I don’t know how she can tell that regret and sadness eat away at me. I shrug. “Do you mean like your music room?”

She shakes her head. “To me, music is my job. I mean a place that no one knows about. A place you can truly get away.”

“I guess not. I’ve just used this house as my getaway. What about you?”

She looks back out the window. “I guess it’s yoga now, but I used to have a place that no one knew about. This tiny little cabin on an island outside Hilton Head. It was this awful lime green color with these hot pink shutters. It was right on the ocean. I loved waking up to the sound of the waves in the morning, the kiss of salt in the air. I wrote my best music there.”

“Why don’t you go back?”

“It was ruined for me.”

When she glances back at me I see the sadness in her eyes that appeared briefly a few minutes ago. Her hand is inches from mine as we both pet Brutus. I reach out and grab it, squeezing it lightly. I don’t really have any words to say and I don’t think she needs to hear any.

Right now all we need is this connection. An unspoken realization between the two of us that we are both seeking a solution to the pain that bogs us down, buries us deep underground, gasping for breath at times to find a way out.

Brutus jumps off the couch, breaking our connection. Anna stands up, pushing loose hairs that fell out of her bun behind her ear.

“I should go,” she whispers.

I get off the couch and stand in front of her. I take the glass out of her hands and set in on the coffee table. I close the distance between us, my mind not connecting with what my body is doing. I bring my palm to her cheek and close the gap between us even more so there are only inches between us. I run my thumb over her lip and can feel her shock from the touch. I am close enough to tell her heart rate is picking up. Her cheeks warm at my touch and I know neither of us is sure what is going to happen. My mind races as fast as my heart with the way she is looking at me. Like she needs me, needs this. And I need it too. I would be lying to myself if I said I didn’t.

She closes the space between us. Her eyes search mine. I know she is trying to find an answer to whatever the hell this is. But I don’t think I even have one.

My other hand grabs the other side of her face as her hands hesitantly move to my chest. We are both breathing heavier, waiting for the other to close the distance.

I can feel her breath on my lips as I lean forward. Smell the sweetness of the wine on her breath. She licks her lips and I find myself mesmerized by her tongue sweeping across them.

Just as I am about to close the distance, Brutus starts barking loudly at something outside, killing the moment between the two of us.

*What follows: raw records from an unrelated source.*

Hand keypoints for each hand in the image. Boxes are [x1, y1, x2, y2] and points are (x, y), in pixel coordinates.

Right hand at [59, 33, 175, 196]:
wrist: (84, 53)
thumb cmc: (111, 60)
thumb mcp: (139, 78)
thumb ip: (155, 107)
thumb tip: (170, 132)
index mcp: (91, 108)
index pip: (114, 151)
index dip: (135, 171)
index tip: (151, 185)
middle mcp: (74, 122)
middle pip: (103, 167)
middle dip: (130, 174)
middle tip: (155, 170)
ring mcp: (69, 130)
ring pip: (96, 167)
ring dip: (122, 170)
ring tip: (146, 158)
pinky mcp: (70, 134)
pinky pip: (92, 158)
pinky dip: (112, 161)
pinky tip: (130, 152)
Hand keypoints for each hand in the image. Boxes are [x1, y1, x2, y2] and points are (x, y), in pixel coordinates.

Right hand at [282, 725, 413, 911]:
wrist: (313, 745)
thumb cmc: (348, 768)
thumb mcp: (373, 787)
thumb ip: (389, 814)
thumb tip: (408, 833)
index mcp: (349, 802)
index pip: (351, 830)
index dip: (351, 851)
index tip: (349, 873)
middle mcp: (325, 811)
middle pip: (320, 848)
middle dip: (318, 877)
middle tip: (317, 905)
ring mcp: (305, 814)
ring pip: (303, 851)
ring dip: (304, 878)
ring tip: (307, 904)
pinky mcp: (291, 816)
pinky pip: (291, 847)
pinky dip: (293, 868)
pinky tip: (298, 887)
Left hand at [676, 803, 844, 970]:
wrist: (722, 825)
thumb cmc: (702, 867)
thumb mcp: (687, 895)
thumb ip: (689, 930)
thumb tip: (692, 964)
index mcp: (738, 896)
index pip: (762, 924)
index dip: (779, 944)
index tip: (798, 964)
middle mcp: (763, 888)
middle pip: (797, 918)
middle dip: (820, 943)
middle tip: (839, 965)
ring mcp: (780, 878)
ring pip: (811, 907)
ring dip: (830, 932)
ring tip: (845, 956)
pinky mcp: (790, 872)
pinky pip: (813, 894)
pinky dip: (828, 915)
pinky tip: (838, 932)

She steps away from me, looking anywhere but at me. “I need to go.”

“Anna.”

She shakes her head at me as she turns and heads to the door. “This is a bad—we can’t. I can’t.” Her right hand reaches for the necklace around her neck, her knuckles turning white as she grips it hard. “I’ll s—see you later.”

She’s out the front door before I can stop her. I follow her out the door and stand on my unfinished porch as I watch her unlock her front door and go inside.

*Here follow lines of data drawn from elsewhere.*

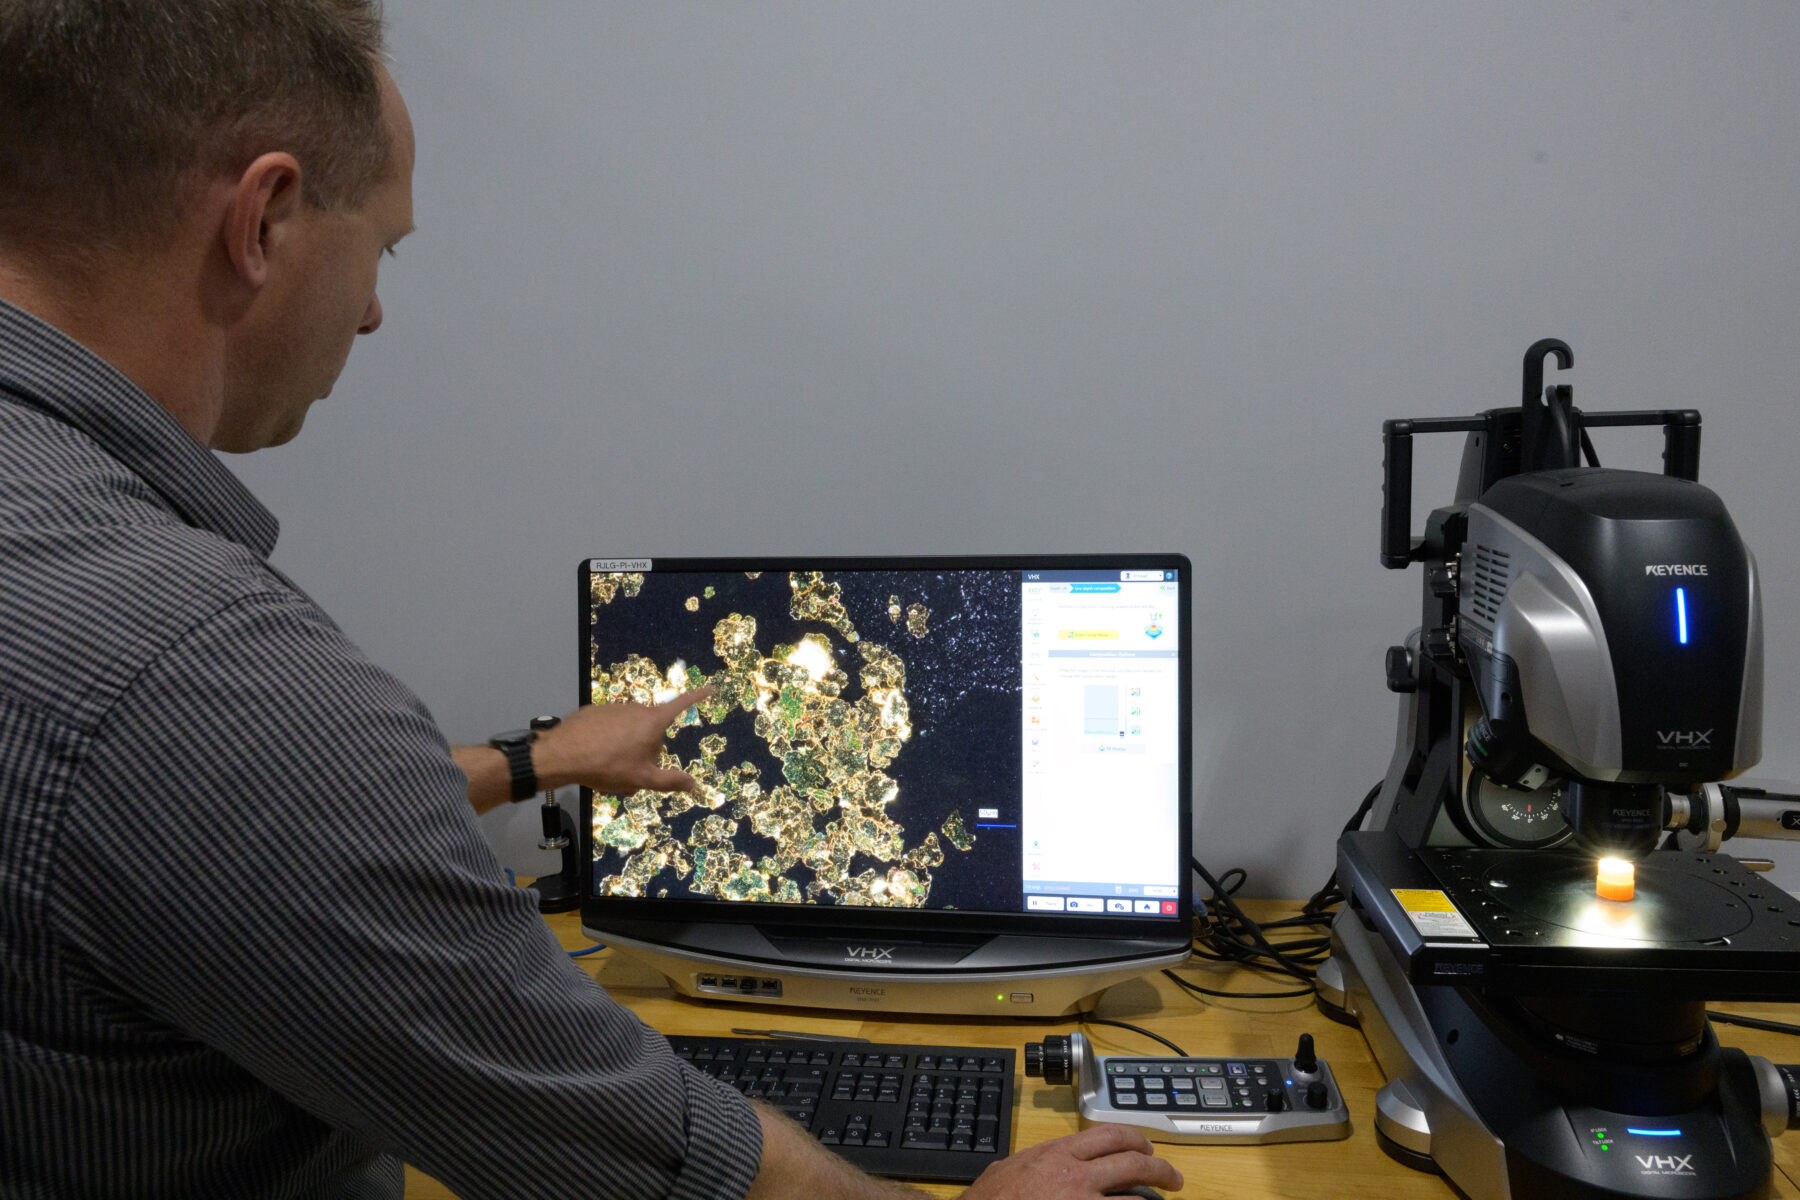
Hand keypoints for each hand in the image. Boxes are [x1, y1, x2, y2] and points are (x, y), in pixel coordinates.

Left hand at [532, 686, 712, 795]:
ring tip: (609, 768)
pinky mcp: (595, 711)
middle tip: (632, 772)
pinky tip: (595, 755)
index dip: (697, 697)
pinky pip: (609, 727)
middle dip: (646, 750)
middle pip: (651, 730)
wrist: (563, 755)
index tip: (710, 687)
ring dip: (626, 747)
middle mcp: (636, 709)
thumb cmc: (607, 766)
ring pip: (629, 730)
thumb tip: (693, 784)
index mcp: (652, 722)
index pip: (681, 705)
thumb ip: (669, 781)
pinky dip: (607, 740)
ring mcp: (614, 708)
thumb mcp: (642, 779)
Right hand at [960, 1125, 1182, 1198]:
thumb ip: (1038, 1160)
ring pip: (1135, 1199)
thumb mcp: (1011, 1167)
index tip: (1147, 1149)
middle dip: (1161, 1169)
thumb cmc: (990, 1199)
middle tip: (1174, 1178)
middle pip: (1134, 1162)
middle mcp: (1076, 1176)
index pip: (1111, 1135)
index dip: (1137, 1140)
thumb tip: (1047, 1162)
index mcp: (1059, 1153)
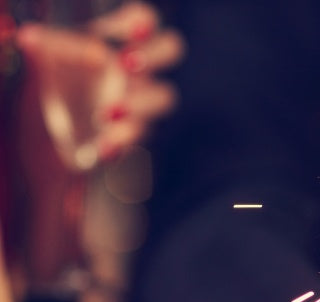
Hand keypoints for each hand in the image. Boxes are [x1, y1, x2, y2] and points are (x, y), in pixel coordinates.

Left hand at [16, 2, 183, 165]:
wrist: (59, 125)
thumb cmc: (63, 77)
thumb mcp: (52, 58)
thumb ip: (50, 47)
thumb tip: (30, 38)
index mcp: (120, 38)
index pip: (144, 18)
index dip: (143, 22)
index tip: (134, 30)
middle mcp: (138, 65)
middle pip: (170, 47)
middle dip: (153, 54)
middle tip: (124, 64)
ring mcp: (142, 97)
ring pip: (162, 96)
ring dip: (139, 103)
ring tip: (107, 113)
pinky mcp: (135, 129)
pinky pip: (138, 135)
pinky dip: (121, 140)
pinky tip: (104, 146)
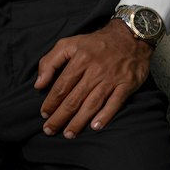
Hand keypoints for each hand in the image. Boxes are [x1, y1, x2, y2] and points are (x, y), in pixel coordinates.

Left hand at [35, 19, 153, 139]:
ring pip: (92, 103)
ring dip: (79, 121)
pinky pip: (115, 103)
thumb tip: (39, 84)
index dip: (51, 102)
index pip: (62, 86)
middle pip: (74, 98)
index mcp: (80, 59)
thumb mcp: (69, 43)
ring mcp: (111, 78)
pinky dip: (105, 115)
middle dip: (60, 117)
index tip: (44, 114)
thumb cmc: (96, 43)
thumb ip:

I head back into my own home and Brutus comes waddling up to me.

“Mood killer,” I tell him, but he just sits in front of me lifting his paw.

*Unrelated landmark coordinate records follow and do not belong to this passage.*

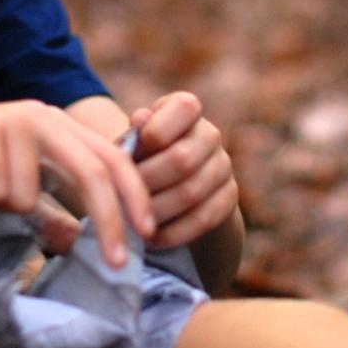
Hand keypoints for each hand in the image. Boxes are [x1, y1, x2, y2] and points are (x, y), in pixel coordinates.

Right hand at [0, 100, 153, 265]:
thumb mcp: (9, 195)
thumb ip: (45, 210)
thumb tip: (76, 240)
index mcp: (55, 128)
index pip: (111, 159)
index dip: (135, 197)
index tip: (150, 238)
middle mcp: (40, 117)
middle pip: (92, 172)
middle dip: (108, 222)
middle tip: (117, 266)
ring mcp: (10, 120)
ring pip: (29, 195)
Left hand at [130, 92, 238, 247]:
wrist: (167, 188)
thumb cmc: (140, 158)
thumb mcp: (131, 142)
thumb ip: (133, 133)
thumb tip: (140, 118)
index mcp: (186, 109)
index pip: (184, 109)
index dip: (154, 133)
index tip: (126, 155)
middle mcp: (210, 134)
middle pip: (182, 159)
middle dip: (146, 183)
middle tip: (119, 200)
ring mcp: (223, 167)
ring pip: (191, 193)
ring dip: (155, 211)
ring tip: (129, 222)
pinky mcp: (228, 198)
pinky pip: (203, 219)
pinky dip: (173, 233)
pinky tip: (150, 238)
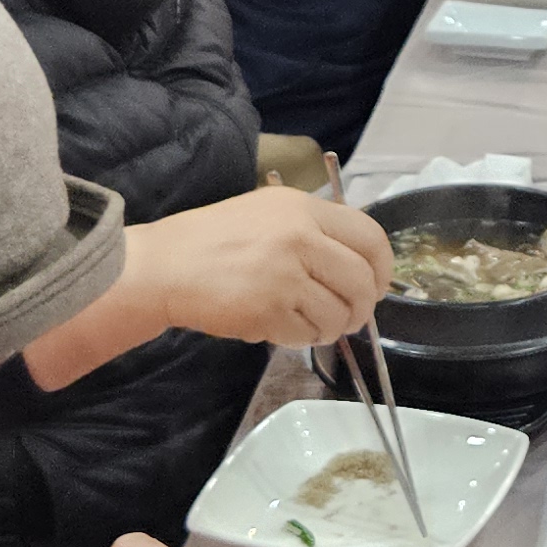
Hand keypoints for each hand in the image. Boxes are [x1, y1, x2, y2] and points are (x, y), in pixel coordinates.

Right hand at [124, 188, 393, 347]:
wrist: (163, 267)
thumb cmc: (212, 240)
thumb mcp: (267, 213)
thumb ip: (312, 229)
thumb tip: (357, 263)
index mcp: (303, 208)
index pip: (370, 237)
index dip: (383, 267)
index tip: (377, 285)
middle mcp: (300, 237)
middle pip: (362, 281)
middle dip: (362, 308)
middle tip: (350, 317)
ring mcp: (285, 274)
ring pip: (339, 314)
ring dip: (331, 328)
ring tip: (312, 325)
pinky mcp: (269, 309)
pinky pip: (308, 334)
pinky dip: (303, 338)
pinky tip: (285, 329)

I scratch behind his ear before heading up the stairs. “Come on, boy. Another night of you and me.”

11

Anna

I can’t believeI almost kissed Noah last night. I’m not sure either of us were thinking. I don’t even know how it almost happened. We were just talking. Plain old talking like you do with everyone else. Nothing special.

Who am I kidding?

There was something there. Some weird connection we both felt. Maybe that is why I have always had an attraction to him. Maybe my body knew before my mind did that we held a connection. I still have no freaking clue what it is. But I know it’s there. I think we both do. He said he wanted a distraction. That was the reason he is remodeling his house. Well maybe that’s what I need to. A distraction for me to forget about the mess of my own life. To push Kyle as deep down into the recesses of my mind that he can go.